|From my links: proof that I have a problem with ice cream.|
I've tried to explain it to her but she thinks my thinking is flawed. Mine.
It's so frustrating. Here's the situation:
- I repeatedly ask her NOT to buy snacks because I will eat them.
- She repeatedly buys snacks thinking I won't eat them and then discovers she no longer has snacks because, you guessed it, I ate them.
- Testy showdowns at the pantry ensue. (See acrimatrimonious.)
Basically for example, she thinks we can have ice cream in the house. Seriously. Ice cream IN THE HOUSE. Like a hot, fat-guy like me needs ice cream?! This irritates me. She KNOWS that ice-cream is basically crack-cocaine to me. Before I go on, I must stress that I have never used crack cocaine. Honestly, I have no idea what crack-cocaine or any other cocaine is but I did watch that interview Diane Sawyer did with Whitney Houston and I have surmised that crack-cocaine is pretty powerful stuff and therefore an appropriate metaphor. As I was saying: my wife is well-aware that ice-cream is my narcotic. YET SHE STILL BUYS IT. AND she gets angry when I eat it all. Then honey, why-for-the-love-of-God did you buy it?

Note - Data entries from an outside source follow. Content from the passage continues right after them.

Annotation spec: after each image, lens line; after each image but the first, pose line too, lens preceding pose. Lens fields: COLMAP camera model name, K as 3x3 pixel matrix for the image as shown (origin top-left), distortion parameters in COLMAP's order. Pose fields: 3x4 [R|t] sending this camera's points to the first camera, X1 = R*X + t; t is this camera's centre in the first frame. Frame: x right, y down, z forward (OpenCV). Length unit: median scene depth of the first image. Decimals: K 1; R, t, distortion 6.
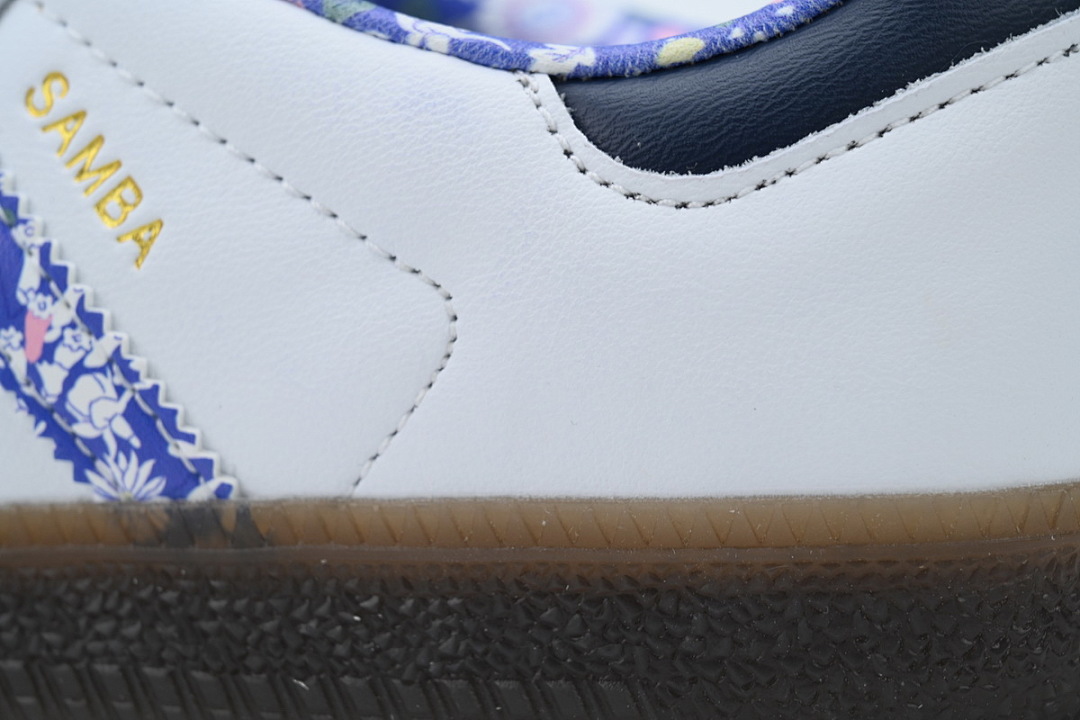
lens RADIAL K [[3741.9, 0, 540.0], [0, 3741.9, 359.7], [0, 0, 1]] dist [0.082237, 0.000000]
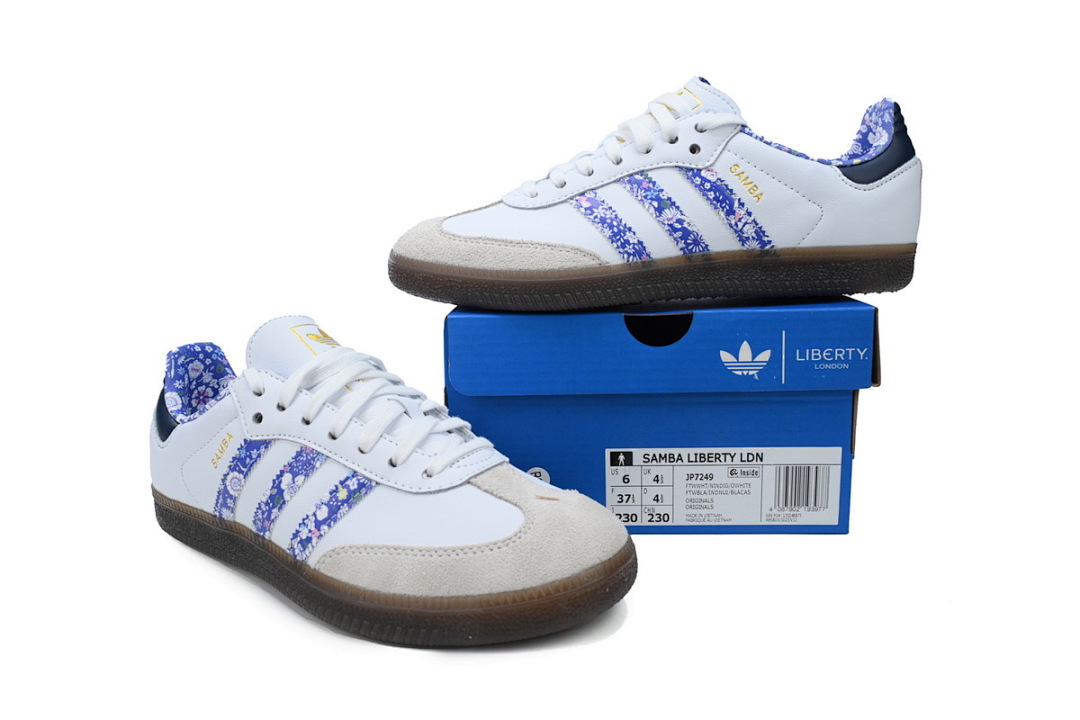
lens RADIAL K [[802.3, 0, 535.7], [0, 802.3, 360.2], [0, 0, 1]] dist [-0.000968, 0.000608]
pose [[0.946462, -0.052239, 0.318561, -0.754785], [0.020386, 0.994522, 0.102518, 0.070772], [-0.322172, -0.090535, 0.942342, 0.041628]]
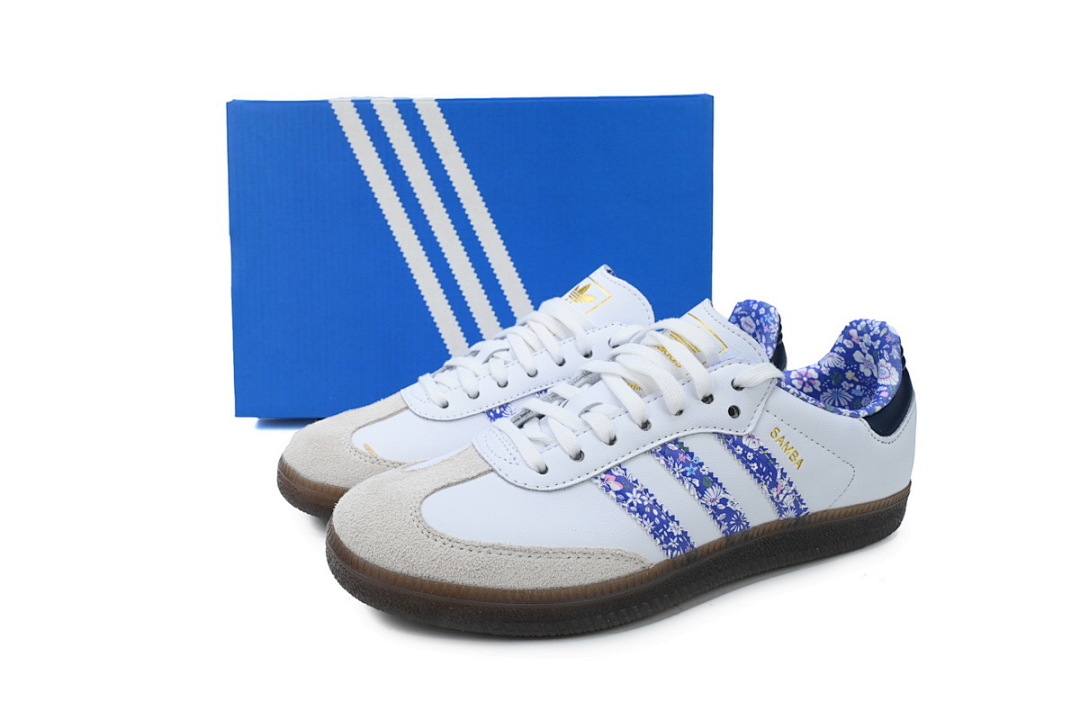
lens RADIAL K [[802.3, 0, 541.3], [0, 802.3, 362.1], [0, 0, 1]] dist [-0.000968, 0.000608]
pose [[0.752293, -0.121746, 0.647483, -0.945124], [0.008707, 0.984529, 0.175004, -0.322828], [-0.658772, -0.126017, 0.741714, 0.502408]]
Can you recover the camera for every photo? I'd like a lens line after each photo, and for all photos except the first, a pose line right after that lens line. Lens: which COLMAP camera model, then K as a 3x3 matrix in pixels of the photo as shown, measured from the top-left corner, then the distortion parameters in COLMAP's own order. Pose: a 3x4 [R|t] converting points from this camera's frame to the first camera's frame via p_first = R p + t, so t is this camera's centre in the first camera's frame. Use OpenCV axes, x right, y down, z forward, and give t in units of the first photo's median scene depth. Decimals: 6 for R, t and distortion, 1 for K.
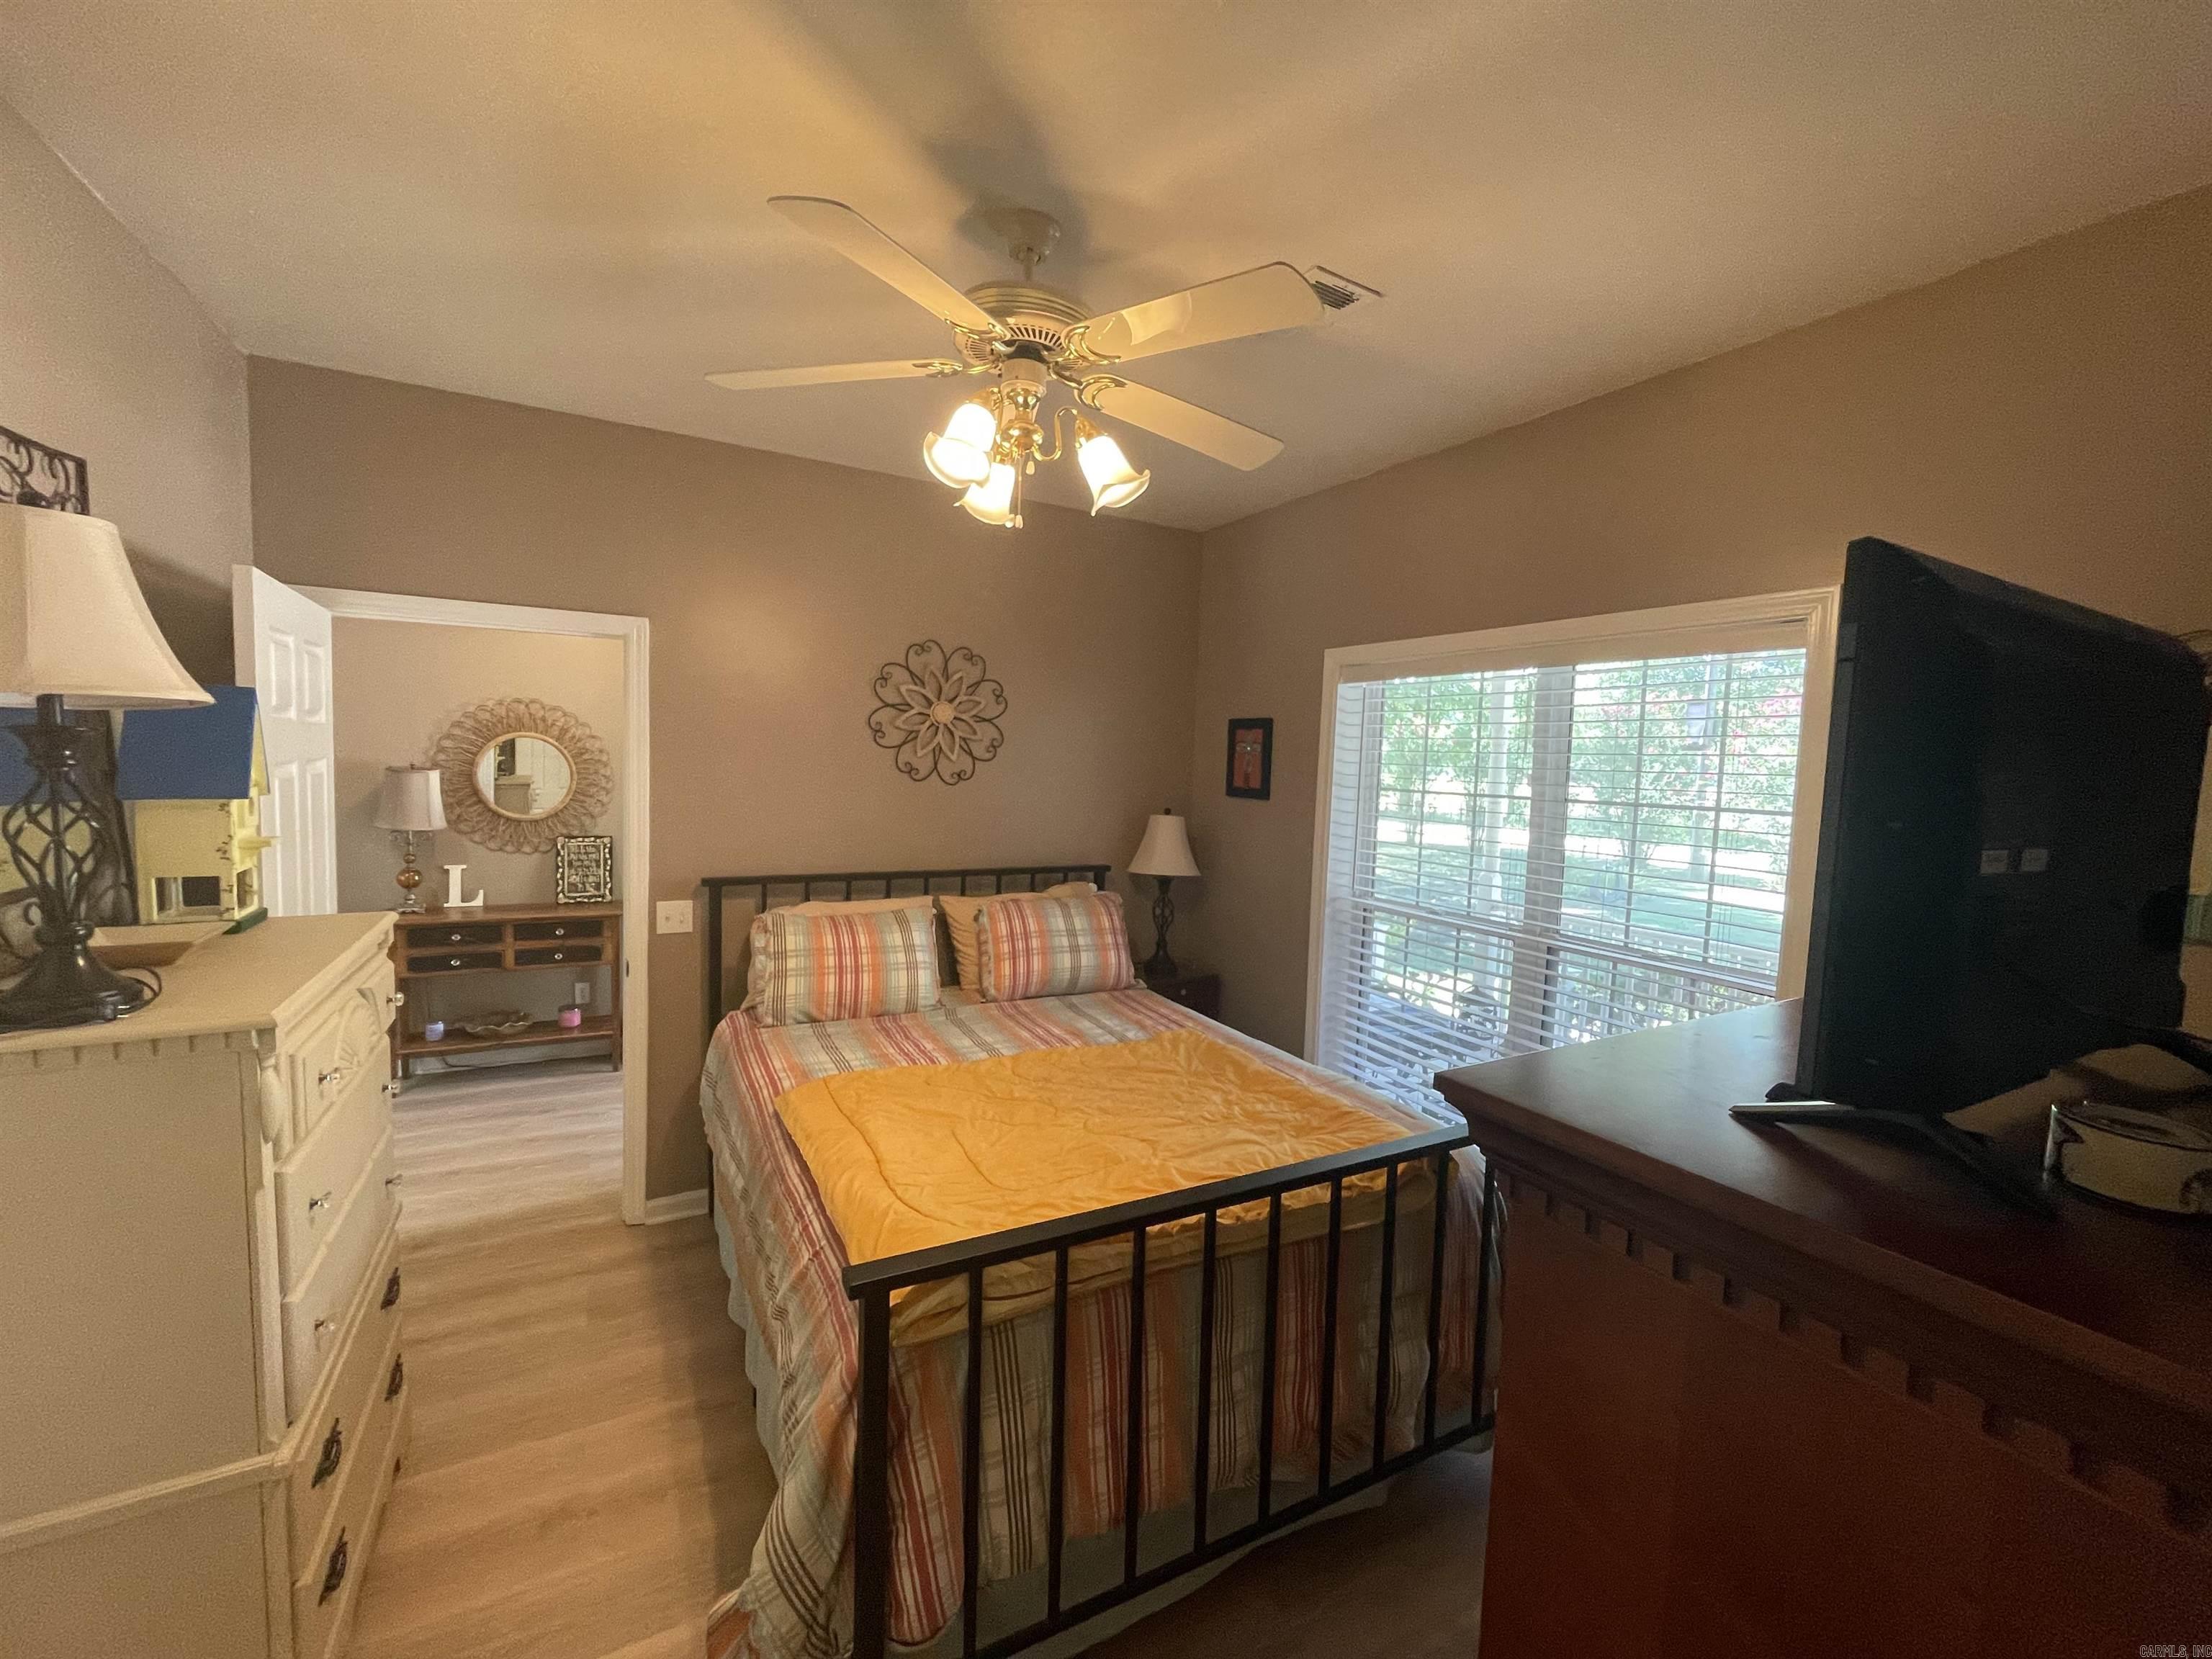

Like I'm the one with a problem.
She also buys RIPPLE CHIPS and CHOCOLATE CHIPS and she expects me not to snarf them down too. She ACTUALLY BELIEVES these snacks will still be there 35 minutes later when she wants to enjoy one of those toothsome goodies. She ACTUALLY BELIEVES this to be true despite nearly twenty years of evidence to the contrary. By clinging to those two conflicting notions my wife clearly has extreme cognitive dissonance. Like a clinical case. Totally. [See O-wise-and-powerful-wikipedia explanation if you care.]
So what's a guy to do if his wife thinks that treats will miraculously remain in the pantry and elsewhere despite the long-term evidence that my teens and I will gorge on them like wolves reared on trans-fat every chance we get?
Wait. I just thought of something: I suppose I could stop eating them.
Nah. That would only aid her
As I said, SHHHHHH. She must never read this.